# How to solve the indefinite integral of y=square root x/ (square root x - 1) ?

*print*Print*list*Cite

### 1 Answer

### User Comments

To determine the indefinite integral of the function y, I'll suggest to replace the variable x by t^2.

x = t^2

We'll differentiate both sides:

dx = 2tdt

Int sqrtx dx/(sqrt x - 1) = Int [t/(t - 1)]*(2t dt)

Int 2t^2 dt/(t - 1) = 2Int t^2dt/(t - 1)

2Int (t^2 - 1 + 1)dt/(t - 1) = 2Int (t^2 - 1)dt/(t-1) + 2Int dt/(t-1)

We'll calculate the 1st term:

2Int (t^2 - 1)dt/(t-1)

We'll replace the difference of 2 squares by the product (t-1)(t+1).

2Int (t^2 - 1)dt/(t-1) = 2Int (t-1)(t+1)dt/(t-1)

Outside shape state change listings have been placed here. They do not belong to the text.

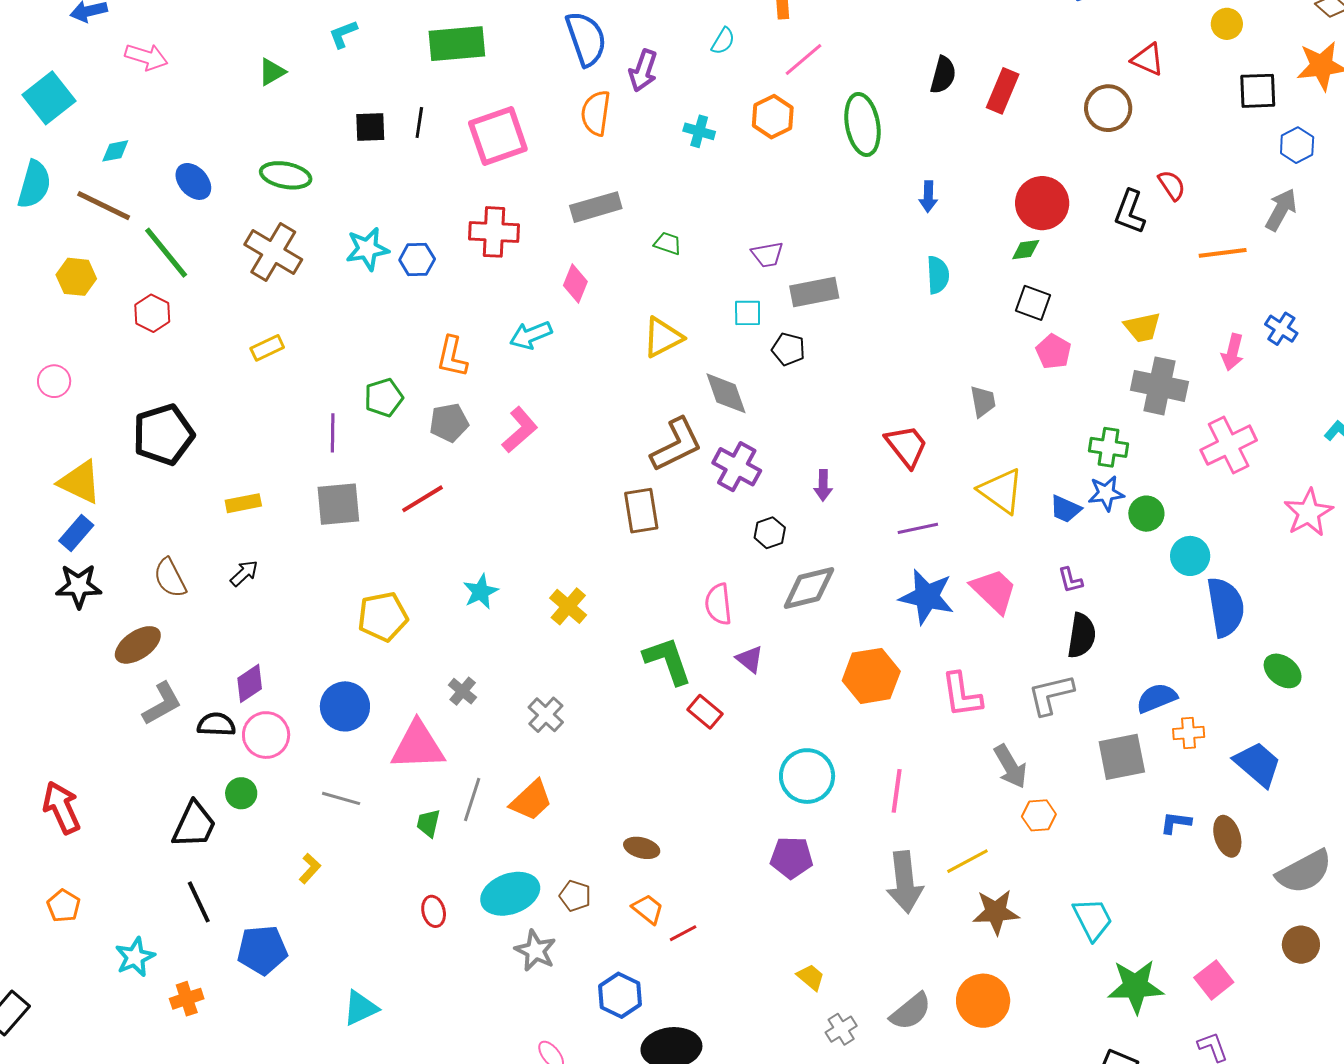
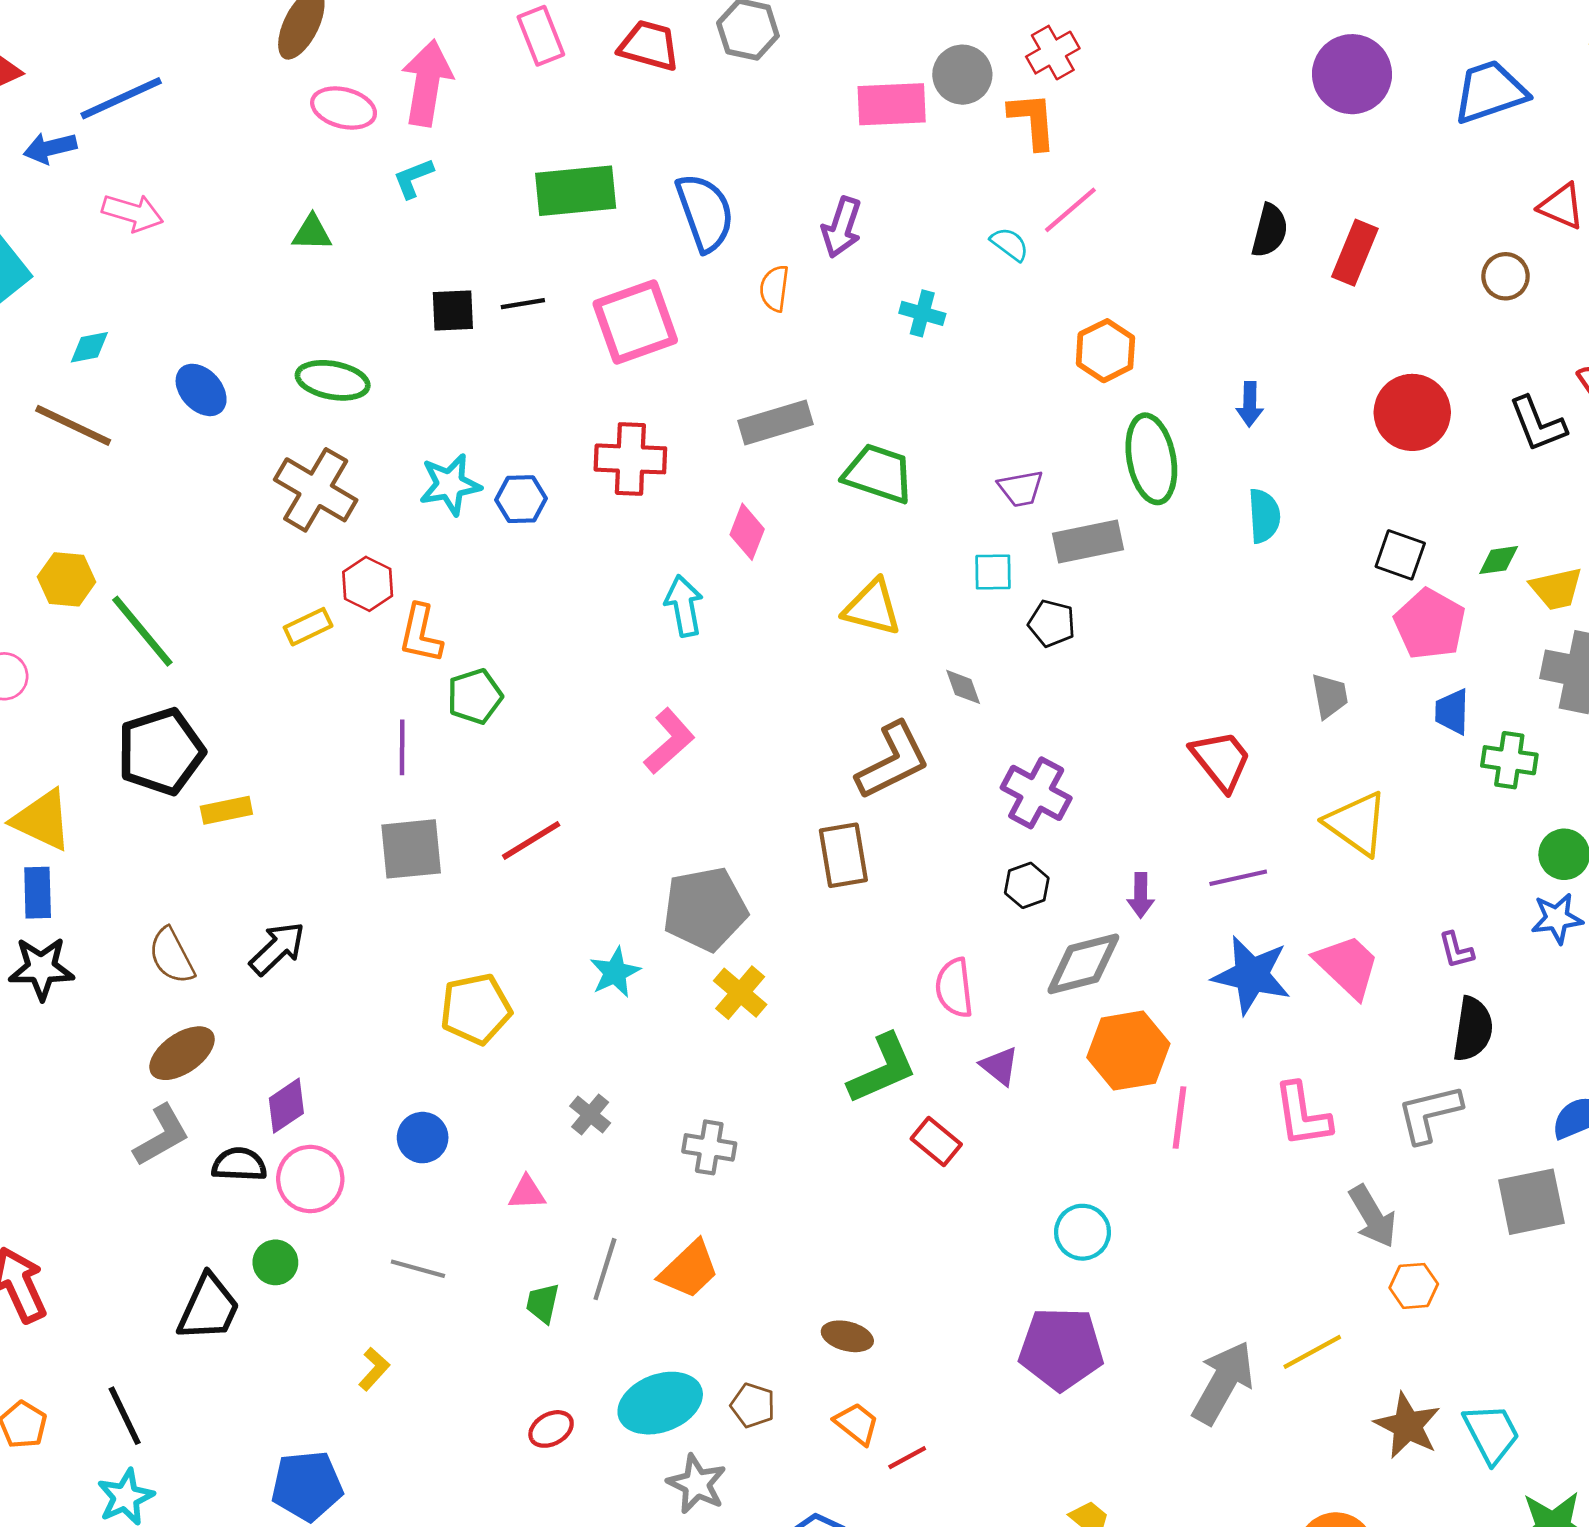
blue semicircle: (586, 39) -> (705, 212), moved
cyan semicircle: (723, 41) -> (1010, 244), moved, turned -84
green triangle: (272, 72) -> (312, 233), turned 32
brown circle: (1108, 108) -> (1505, 276), size x0.7
orange semicircle: (596, 113) -> (774, 288), size x0.7
orange hexagon: (773, 117) -> (1105, 351), moved
black line: (419, 123) -> (523, 304), turned 72
green ellipse: (863, 124) -> (1151, 459), moved
black L-shape: (1130, 212) -> (1538, 424), turned -42
green trapezoid: (668, 243) -> (878, 474), size x1.8
green diamond: (1026, 250) -> (1499, 560), moved
green line: (166, 253) -> (142, 631), moved
yellow hexagon: (76, 277) -> (67, 579), moved
red hexagon: (152, 313) -> (368, 584), moved
cyan arrow: (531, 335) -> (684, 606), turned 102
yellow triangle: (663, 337) -> (872, 608), turned 42
pink pentagon: (1053, 352) -> (1430, 624), size x1.4
orange L-shape: (452, 357) -> (421, 634), moved
gray diamond: (726, 393) -> (963, 687), size x0.6
gray pentagon: (449, 423) -> (705, 909), moved, size x1.5
purple cross: (737, 467) -> (1036, 793), moved
purple arrow: (823, 485) -> (1141, 895), moved
blue star: (1106, 493) -> (1557, 918), moved
yellow rectangle: (243, 503) -> (226, 810), moved
blue trapezoid: (1066, 509) -> (1452, 712), moved, turned 68
blue rectangle: (76, 533) -> (38, 893), turned -42
black arrow: (244, 573) -> (277, 948), size x1.4
brown ellipse: (138, 645) -> (182, 1053), moved
green L-shape: (668, 661) -> (882, 1069), turned 86
orange hexagon: (871, 676) -> (1128, 1051), moved
blue circle: (345, 706) -> (423, 1138), size x0.7
gray cross: (546, 715) -> (709, 1147), turned -33
pink triangle: (418, 746) -> (527, 1193), size x0.5
cyan circle: (807, 776) -> (1083, 1232), size x0.7
pink line: (897, 791) -> (1180, 1117), moved
purple pentagon: (791, 858) -> (1061, 1349), size x1.4
gray arrow: (905, 882) -> (1223, 1383), turned -144
black line: (199, 902) -> (125, 1416), moved
red ellipse: (434, 911) -> (551, 1429), turned 76
brown star: (996, 912) -> (1407, 1426), moved, turned 30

We'll simplify and we'll get:

2Int (t-1)(t+1)dt/(t-1) = 2Int (t+1)dt = 2Int t dt + 2Int dt

2Int (t+1)dt = 2t^2/2 + 2t + C

2Int (t+1)dt = t^2 + 2t + C

2Int (t^2 - 1 + 1)dt/(t - 1) = t^2 + 2t + 2 ln|t - 1| + C

The indefinite integral of the given function is:

**Int sqrtx dx/(sqrt x - 1) = x + 2sqrt x+ 2 ln|sqrt x- 1| + C**